=== TASK TO COMPLETE ===
Scan the records beneath this line for the line holding "Huggy Wuggy" and the line holding "de milioane de abonați.", then transcribe exactly those two and all lines between.

──────── DATA PROVIDED

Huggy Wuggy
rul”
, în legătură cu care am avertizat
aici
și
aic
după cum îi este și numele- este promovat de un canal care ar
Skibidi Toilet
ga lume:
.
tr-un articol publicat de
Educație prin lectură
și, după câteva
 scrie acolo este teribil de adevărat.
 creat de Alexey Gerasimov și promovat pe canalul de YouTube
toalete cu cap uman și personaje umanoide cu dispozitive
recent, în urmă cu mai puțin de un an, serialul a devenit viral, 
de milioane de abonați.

────────────────
──────── DATA PROVIDED

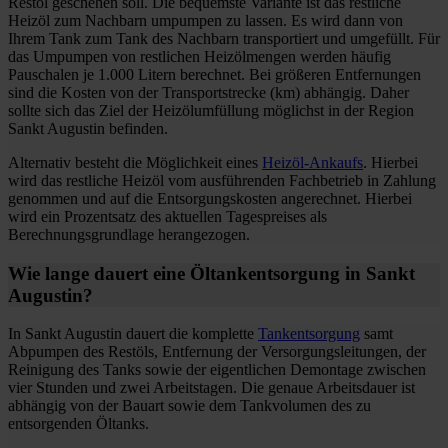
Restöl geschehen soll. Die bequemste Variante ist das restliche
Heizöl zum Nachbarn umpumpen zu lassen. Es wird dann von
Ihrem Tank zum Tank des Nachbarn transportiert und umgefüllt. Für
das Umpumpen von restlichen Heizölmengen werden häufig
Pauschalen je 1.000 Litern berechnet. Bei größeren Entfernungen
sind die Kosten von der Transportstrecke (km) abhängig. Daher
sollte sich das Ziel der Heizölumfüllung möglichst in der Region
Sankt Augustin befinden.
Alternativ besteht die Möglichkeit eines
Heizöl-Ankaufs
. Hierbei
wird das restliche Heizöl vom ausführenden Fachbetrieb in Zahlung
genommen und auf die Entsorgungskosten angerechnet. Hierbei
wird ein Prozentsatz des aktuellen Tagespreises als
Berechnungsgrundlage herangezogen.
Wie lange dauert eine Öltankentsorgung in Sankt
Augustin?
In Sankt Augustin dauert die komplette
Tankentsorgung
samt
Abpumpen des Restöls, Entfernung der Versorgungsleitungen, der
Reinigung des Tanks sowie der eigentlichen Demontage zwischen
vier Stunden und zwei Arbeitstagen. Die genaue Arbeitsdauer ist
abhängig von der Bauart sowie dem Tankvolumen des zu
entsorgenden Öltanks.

────────────────

=== TASK OUTPUT ===
Huggy Wuggy
rul”
, în legătură cu care am avertizat
aici
și
aic
după cum îi este și numele- este promovat de un canal care ar
Skibidi Toilet
ga lume:
.
tr-un articol publicat de
Educație prin lectură
și, după câteva
 scrie acolo este teribil de adevărat.
 creat de Alexey Gerasimov și promovat pe canalul de YouTube
toalete cu cap uman și personaje umanoide cu dispozitive
recent, în urmă cu mai puțin de un an, serialul a devenit viral, 
de milioane de abonați.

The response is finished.